Actualmente su presencia es mínima (450 hectáreas). La variedad representa apenas una pequeña fracción del viñedo de Provenza (menos de 3%) y sigue siendo prácticamente desconocida fuera de la región. Precisamente esa rareza explica parte de su atractivo entre aficionados y coleccionistas.
Como muchas variedades históricas europeas, sufrió un primer golpe devastador con la crisis de la filoxera, que destruyó gran parte del viñedo francés (y europeo) entre finales del siglo XIX y principios del XX.
La reconstrucción posterior transformó profundamente el panorama vitícola de Provenza. Los productores necesitaban replantar rápidamente y buscaban variedades capaces de ofrecer rendimientos más consistentes y una gestión más sencilla.
La Primera Guerra Mundial (1914-1918), agravó aún más la situación. Miles de trabajadores agrícolas abandonaron los viñedos para incorporarse al conflicto. Muchas parcelas quedaron sin cultivar y numerosas explotaciones enfrentaron dificultades económicas durante años.
Cuando la producción comenzó a recuperarse, la prioridad ya no era preservar variedades históricas. El objetivo era reconstruir la actividad agrícola de la forma más eficiente posible, con uvas fáciles de cultivar y rentables económicamente.
Tibouren no jugaba a su favor.
La variedad presenta rendimientos moderados, maduración irregular y una sensibilidad a las condiciones climáticas (particularmente al viento). Requiere atención constante en el viñedo y ofrece menos producción por hectárea que Grenache o Cinsault.

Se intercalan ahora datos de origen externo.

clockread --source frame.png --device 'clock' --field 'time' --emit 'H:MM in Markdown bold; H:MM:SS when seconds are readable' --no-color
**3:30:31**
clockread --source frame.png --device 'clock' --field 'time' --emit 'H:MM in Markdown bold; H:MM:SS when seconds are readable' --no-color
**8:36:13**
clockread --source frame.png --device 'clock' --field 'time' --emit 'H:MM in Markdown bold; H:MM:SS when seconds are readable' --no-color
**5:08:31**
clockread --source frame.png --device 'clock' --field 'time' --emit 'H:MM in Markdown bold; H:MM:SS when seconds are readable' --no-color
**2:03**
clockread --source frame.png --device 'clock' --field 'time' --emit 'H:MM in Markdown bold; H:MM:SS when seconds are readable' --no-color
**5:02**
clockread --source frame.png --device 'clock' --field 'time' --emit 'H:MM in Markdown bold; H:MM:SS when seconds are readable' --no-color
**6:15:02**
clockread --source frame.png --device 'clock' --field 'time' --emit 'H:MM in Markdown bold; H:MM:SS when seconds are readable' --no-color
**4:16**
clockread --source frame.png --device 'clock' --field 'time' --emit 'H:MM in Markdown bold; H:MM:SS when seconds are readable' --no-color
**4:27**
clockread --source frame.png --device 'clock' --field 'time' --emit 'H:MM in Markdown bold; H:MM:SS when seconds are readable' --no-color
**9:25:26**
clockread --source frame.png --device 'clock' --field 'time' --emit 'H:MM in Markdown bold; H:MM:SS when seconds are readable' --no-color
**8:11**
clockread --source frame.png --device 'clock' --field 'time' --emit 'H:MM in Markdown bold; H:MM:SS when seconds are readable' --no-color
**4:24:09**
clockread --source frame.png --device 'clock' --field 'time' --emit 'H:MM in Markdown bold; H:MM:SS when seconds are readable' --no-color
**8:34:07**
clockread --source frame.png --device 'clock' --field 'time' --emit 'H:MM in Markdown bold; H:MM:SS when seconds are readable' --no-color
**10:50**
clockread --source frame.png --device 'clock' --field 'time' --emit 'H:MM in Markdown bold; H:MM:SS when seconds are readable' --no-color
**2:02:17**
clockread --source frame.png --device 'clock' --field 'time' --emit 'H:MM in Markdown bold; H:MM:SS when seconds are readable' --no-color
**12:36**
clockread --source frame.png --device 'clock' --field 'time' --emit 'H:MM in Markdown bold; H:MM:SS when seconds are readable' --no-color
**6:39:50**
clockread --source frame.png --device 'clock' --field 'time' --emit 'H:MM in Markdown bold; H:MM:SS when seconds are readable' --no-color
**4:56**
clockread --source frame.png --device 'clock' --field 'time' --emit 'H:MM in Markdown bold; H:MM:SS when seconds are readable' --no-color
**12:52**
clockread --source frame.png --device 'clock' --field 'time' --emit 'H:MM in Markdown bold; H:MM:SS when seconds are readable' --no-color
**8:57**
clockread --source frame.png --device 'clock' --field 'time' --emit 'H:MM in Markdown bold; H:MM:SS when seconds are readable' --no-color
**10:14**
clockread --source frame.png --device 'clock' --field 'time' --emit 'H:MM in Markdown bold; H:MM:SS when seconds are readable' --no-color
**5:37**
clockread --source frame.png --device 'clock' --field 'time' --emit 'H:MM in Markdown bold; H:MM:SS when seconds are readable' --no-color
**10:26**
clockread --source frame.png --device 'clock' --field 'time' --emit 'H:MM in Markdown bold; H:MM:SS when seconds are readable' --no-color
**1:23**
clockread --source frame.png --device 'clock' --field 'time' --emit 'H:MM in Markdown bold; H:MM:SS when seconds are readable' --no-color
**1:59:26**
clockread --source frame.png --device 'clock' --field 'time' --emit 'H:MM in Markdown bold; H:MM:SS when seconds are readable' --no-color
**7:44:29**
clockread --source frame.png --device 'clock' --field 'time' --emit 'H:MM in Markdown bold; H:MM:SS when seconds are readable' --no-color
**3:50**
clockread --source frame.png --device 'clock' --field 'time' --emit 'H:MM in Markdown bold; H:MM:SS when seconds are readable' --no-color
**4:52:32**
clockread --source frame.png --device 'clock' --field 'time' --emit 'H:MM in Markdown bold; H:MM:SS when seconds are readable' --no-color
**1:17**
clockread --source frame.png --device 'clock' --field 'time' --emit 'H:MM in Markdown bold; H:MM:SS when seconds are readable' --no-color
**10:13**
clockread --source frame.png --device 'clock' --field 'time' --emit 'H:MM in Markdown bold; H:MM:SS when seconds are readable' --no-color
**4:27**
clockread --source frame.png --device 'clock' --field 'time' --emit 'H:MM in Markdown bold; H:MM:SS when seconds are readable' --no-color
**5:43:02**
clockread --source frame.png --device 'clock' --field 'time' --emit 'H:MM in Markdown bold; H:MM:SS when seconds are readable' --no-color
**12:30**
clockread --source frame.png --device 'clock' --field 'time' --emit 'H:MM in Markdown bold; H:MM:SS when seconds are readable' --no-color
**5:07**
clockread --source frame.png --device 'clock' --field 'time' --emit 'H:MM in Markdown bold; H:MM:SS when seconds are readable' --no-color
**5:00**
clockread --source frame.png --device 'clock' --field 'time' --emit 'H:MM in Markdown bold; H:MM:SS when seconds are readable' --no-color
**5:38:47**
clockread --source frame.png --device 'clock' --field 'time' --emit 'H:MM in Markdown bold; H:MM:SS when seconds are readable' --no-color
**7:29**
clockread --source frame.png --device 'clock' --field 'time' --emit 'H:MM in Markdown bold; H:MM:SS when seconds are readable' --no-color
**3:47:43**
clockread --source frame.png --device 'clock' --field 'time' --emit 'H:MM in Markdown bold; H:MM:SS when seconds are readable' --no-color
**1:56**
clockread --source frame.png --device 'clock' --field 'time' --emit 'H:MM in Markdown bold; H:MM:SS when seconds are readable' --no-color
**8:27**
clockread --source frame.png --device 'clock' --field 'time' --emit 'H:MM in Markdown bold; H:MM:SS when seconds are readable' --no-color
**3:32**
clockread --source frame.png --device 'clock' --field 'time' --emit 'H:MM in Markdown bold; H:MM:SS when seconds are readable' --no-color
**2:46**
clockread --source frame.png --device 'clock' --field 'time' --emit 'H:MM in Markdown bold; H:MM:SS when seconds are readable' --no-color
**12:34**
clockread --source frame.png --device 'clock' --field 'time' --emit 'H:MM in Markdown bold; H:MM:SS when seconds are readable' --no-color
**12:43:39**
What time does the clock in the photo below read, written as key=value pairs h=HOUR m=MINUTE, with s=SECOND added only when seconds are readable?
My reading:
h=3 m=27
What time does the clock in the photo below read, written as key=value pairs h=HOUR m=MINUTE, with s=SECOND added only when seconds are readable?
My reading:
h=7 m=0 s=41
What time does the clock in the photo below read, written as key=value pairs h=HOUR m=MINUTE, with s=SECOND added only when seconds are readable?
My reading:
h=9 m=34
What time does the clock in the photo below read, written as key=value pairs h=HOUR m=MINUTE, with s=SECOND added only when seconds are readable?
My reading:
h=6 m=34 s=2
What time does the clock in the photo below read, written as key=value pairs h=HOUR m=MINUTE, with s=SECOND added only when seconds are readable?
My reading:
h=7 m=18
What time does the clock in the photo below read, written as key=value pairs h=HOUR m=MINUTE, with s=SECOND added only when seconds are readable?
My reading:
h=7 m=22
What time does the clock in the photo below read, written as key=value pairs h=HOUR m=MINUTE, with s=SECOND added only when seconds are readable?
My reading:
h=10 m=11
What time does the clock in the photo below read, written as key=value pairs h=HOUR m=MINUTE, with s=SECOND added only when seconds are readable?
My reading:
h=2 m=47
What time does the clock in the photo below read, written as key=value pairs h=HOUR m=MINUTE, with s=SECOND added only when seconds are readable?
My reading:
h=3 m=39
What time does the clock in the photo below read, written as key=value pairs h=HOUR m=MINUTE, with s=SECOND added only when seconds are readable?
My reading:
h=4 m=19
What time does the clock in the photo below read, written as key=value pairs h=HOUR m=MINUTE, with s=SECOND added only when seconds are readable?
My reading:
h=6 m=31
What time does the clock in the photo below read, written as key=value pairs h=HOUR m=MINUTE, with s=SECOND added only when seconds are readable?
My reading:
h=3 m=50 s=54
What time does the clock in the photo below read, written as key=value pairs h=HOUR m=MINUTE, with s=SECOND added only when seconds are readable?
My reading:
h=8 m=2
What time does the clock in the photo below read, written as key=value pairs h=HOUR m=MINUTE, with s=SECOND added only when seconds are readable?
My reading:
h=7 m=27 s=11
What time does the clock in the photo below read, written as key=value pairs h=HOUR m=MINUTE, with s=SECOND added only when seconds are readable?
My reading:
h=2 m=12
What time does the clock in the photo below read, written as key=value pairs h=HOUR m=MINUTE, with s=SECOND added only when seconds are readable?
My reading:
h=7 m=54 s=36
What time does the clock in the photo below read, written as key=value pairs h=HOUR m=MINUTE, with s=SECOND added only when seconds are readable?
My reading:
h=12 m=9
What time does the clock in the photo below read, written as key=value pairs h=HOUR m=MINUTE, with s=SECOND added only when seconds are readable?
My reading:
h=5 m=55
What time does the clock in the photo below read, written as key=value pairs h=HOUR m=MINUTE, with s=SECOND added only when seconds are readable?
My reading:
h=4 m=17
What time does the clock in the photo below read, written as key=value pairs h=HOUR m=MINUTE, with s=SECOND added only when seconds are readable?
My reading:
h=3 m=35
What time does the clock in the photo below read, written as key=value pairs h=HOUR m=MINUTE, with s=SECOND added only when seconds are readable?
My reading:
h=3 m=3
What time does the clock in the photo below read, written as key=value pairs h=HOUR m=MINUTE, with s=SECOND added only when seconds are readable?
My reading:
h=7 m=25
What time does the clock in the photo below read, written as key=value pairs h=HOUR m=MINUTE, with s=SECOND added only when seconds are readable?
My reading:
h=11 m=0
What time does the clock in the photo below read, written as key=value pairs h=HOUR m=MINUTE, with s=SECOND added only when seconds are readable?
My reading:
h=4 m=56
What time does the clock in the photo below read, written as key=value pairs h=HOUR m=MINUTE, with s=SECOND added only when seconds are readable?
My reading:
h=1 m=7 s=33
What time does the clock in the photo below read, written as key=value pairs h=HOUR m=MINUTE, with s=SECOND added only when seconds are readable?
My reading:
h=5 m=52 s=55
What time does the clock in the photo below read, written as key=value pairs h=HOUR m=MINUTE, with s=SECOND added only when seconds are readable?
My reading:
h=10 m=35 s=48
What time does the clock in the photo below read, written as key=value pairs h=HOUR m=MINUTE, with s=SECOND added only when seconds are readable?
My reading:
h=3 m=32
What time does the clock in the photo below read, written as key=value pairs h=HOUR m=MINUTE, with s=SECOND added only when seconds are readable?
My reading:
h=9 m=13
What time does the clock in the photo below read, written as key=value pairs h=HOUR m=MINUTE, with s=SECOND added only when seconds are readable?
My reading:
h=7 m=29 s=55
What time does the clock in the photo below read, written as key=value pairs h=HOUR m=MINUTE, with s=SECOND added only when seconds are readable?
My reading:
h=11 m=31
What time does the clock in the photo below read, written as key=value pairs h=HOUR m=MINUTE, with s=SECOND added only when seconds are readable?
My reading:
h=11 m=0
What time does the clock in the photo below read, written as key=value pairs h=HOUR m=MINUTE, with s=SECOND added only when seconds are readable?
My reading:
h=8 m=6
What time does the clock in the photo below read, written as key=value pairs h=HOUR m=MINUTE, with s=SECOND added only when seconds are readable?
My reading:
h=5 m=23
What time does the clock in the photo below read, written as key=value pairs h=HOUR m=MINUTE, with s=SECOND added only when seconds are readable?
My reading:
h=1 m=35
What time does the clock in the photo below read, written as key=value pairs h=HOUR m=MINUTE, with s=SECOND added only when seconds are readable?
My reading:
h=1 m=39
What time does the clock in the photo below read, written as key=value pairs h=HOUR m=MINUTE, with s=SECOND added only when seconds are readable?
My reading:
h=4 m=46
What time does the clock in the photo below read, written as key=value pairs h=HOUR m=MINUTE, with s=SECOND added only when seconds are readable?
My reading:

Durante gran parte del siglo XX, numerosos productores decidieron sustituirla por estas razones y muy rápidamente, a mediados de siglo, Tibouren se había convertido en una rareza dentro de Provenza.
La historia moderna de Tibouren no puede entenderse sin Clos Cibonne.
La propiedad se encuentra en Le Pradet, cerca de Toulon, frente al Mediterráneo. Gracias a la influencia marítima y a la protección natural del Massif des Maures, disfruta de uno de los microclimas más singulares de Provenza.
En 1930, André Roux adquirió la propiedad y tomó una decisión que cambiaría el futuro de la variedad.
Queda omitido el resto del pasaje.